- [Excerpt]
——————

How to remove duplicates strings or int from Slice in Go
Asked Answered
C

18

31

Let's say I have a list of student cities and the size of it could be 100 or 1000, and I want to filter out all duplicates cities.

I want a generic solution that I can use to remove all duplicate strings from any slice.

I am new to Go Language, So I tried to do it by looping and checking if the element exists using another loop function.

Students' Cities List (Data):

studentsCities := []string{"Mumbai", "Delhi", "Ahmedabad", "Mumbai", "Bangalore", "Delhi", "Kolkata", "Pune"}

Functions that I created, and it's doing the job:

func contains(s []string, e string) bool {
    for _, a := range s {
        if a == e {
            return true
        }
    }
    return false
}

func removeDuplicates(strList []string) []string {
    list := []string{}
    for _, item := range strList {
        fmt.Println(item)
        if contains(list, item) == false {
            list = append(list, item)
        }
    }
    return list
}

My solution test

func main() {
    studentsCities := []string{"Mumbai", "Delhi", "Ahmedabad", "Mumbai", "Bangalore", "Delhi", "Kolkata", "Pune"}

    uniqueStudentsCities := removeDuplicates(studentsCities)
    
    fmt.Println(uniqueStudentsCities) // Expected output [Mumbai Delhi Ahmedabad Bangalore Kolkata Pune]
}

I believe that the above solution that I tried is not an optimum solution. Therefore, I need help from you guys to suggest the fastest way to remove duplicates from the slice?

I checked StackOverflow, this question is not being asked yet, so I didn't get any solution.

Cheadle answered 15/3, 2021 at 18:52 Comment(3)
See this if you want to remove adjacent duplicatesReverent
Similar question: Finding Unique Items in a Go Slice or ArrayConsonantal
Demo of sorting a struct with two propertiesStepfather
C
52

I found Burak's and Fazlan's solution helpful. Based on that, I implemented the simple functions that help to remove or filter duplicate data from slices of strings, integers, or any other types with generic approach.

Here are my three functions, first is generic, second one for strings and last one for integers of slices. You have to pass your data and return all the unique values as a result.

——————

- [Rows]
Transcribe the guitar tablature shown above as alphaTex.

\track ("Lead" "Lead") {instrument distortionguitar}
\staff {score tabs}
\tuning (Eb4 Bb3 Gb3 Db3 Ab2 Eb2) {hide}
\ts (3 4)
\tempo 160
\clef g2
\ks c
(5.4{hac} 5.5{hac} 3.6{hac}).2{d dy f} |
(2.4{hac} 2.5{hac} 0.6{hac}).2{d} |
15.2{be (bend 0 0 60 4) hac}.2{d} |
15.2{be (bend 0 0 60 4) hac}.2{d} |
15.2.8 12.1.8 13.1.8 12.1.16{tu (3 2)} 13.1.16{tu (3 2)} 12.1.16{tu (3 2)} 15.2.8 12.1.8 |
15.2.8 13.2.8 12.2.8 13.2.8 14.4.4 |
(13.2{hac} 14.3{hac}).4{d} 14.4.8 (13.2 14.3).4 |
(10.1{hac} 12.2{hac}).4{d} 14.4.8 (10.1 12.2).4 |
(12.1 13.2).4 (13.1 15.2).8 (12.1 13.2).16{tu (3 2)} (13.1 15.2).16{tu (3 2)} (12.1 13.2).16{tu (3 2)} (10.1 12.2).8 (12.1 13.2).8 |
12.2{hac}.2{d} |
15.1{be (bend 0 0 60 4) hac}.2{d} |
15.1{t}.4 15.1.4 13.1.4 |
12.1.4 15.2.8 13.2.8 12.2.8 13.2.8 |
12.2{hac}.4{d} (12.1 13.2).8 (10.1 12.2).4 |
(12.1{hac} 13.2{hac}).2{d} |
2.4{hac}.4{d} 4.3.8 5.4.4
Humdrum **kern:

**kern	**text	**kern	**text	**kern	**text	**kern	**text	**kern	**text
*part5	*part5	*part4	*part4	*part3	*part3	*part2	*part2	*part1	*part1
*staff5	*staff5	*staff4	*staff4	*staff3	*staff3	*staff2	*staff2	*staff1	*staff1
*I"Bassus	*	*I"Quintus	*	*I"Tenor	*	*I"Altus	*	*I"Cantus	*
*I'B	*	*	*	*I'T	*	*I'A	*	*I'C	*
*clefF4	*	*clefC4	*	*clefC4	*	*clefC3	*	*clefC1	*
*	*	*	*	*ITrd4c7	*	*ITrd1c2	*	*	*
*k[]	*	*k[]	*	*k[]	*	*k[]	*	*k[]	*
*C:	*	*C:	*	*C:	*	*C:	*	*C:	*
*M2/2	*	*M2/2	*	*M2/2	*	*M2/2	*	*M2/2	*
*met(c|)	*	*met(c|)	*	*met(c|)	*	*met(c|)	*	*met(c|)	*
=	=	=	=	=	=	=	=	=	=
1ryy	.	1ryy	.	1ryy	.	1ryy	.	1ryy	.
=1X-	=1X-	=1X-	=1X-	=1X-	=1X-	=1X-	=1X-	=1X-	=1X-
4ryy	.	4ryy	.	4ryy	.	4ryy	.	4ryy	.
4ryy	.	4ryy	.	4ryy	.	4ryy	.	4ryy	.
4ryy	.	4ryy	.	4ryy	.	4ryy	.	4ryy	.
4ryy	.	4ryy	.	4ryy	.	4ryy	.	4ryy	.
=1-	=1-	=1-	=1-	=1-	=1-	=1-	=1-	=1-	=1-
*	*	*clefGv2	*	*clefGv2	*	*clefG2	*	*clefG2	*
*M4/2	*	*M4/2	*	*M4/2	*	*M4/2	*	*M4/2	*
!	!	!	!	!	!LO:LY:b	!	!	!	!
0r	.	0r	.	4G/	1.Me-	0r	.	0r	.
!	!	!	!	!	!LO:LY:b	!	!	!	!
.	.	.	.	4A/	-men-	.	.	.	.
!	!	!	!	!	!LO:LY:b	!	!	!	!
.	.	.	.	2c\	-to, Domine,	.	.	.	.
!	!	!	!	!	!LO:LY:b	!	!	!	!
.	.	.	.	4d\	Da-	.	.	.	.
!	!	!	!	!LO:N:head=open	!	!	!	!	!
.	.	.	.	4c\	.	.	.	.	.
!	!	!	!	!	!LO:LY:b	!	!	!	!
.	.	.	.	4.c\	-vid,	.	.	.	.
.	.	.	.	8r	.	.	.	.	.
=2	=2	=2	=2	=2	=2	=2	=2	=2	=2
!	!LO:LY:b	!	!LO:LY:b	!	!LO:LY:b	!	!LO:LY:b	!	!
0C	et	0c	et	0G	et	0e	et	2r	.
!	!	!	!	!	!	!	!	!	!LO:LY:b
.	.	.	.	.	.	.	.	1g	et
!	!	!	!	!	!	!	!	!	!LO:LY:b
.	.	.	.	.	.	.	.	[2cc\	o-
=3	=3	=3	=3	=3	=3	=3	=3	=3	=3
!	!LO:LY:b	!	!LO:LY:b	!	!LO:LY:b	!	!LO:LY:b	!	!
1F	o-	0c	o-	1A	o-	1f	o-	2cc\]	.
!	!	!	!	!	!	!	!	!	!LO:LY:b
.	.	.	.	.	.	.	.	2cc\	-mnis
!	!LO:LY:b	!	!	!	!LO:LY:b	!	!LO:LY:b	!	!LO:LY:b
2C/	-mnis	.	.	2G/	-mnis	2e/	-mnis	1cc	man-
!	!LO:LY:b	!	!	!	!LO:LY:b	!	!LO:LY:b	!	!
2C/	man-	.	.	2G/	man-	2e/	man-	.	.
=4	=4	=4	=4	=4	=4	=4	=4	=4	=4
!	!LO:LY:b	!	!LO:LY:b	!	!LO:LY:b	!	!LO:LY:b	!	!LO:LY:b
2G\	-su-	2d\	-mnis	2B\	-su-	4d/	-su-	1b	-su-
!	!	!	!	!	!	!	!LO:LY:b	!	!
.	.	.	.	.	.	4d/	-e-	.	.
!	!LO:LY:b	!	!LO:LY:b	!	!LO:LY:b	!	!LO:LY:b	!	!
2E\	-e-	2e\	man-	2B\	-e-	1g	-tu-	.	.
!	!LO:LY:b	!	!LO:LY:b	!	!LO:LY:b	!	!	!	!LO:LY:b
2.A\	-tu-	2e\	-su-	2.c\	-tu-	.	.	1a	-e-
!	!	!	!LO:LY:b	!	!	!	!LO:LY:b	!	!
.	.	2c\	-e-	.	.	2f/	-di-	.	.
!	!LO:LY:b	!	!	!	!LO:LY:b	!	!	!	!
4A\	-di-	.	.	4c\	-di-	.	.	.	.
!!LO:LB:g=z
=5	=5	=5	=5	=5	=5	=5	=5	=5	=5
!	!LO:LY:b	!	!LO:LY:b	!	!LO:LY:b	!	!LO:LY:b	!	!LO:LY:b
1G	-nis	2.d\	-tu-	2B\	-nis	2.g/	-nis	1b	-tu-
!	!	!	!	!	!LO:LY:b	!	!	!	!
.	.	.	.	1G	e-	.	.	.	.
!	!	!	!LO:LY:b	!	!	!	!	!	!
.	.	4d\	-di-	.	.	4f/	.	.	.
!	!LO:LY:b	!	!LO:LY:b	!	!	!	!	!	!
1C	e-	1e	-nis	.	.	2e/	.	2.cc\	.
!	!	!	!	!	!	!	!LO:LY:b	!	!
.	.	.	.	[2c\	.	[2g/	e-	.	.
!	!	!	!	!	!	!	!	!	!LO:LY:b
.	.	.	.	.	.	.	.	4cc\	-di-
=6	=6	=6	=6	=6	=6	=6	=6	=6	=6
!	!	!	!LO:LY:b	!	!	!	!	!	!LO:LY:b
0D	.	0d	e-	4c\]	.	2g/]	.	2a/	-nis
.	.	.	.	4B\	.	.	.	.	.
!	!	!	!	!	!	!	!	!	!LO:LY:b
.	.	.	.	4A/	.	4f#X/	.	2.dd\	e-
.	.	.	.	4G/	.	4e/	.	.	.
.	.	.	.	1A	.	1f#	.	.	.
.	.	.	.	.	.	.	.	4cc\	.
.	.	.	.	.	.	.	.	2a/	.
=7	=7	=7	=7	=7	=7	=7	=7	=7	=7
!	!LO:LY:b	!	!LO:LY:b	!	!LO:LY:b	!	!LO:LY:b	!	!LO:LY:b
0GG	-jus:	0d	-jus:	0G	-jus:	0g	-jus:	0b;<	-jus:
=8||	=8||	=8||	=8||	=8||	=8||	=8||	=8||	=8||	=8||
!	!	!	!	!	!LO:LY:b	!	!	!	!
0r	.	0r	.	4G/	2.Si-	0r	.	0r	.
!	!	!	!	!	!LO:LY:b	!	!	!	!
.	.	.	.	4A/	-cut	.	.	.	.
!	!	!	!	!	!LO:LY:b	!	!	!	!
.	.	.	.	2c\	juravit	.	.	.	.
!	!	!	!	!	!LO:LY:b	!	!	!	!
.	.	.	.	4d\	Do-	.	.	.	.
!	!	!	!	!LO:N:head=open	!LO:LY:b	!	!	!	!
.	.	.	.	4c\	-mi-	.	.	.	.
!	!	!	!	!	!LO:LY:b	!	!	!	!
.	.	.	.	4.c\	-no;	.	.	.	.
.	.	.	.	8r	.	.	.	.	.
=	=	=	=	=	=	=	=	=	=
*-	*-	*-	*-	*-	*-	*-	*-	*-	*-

——————

- [Required actions]
(1) In the Go slice-duplicates thread, whose solutions did the answerer find helpful?
(2) Write what comes next in the Go slice-duplicates thread, picking up after its last sentence.
The rows play no part here.

- [Answers per task]
(1) Burak's and Fazlan's solutions.

(2)
Generic solution: => Go v1.18

func removeDuplicate[T comparable](sliceList []T) []T {
    allKeys := make(map[T]bool)
    list := []T{}
    for _, item := range sliceList {
        if _, value := allKeys[item]; !value {
            allKeys[item] = true
            list = append(list, item)
        }
    }
    return list
}

To remove duplicate strings from slice:

func removeDuplicateStr(strSlice []string) []string {
    allKeys := make(map[string]bool)
    list := []string{}
    for _, item := range strSlice {
        if _, value := allKeys[item]; !value {
            allKeys[item] = true
            list = append(list, item)
        }
    }
    return list
}

To remove duplicate integers from slice:

func removeDuplicateInt(intSlice []int) []int {
    allKeys := make(map[int]bool)
    list := []int{}
    for _, item := range intSlice {
        if _, value := allKeys[item]; !value {
            allKeys[item] = true
            list = append(list, item)
        }
    }
    return list
}

You can update the slice type, and it will filter out all duplicates data for all types of slices.

Here is the GoPlayground link: https://go.dev/play/p/iyb97KcftMa

Cheadle answered 22/3, 2021 at 17:34 Comment(1)
Go 1.20 adds the comparable type. See my answer for an example. (based on Riyaz' code above - thank you!)Valerio
R
25

Sort and then compact, e.g. like this:

package main

import (
    "fmt"

    "slices"
)

func main() {
    list := []string{"c", "a", "b", "c", "b", "b"}
    slices.Sort(list)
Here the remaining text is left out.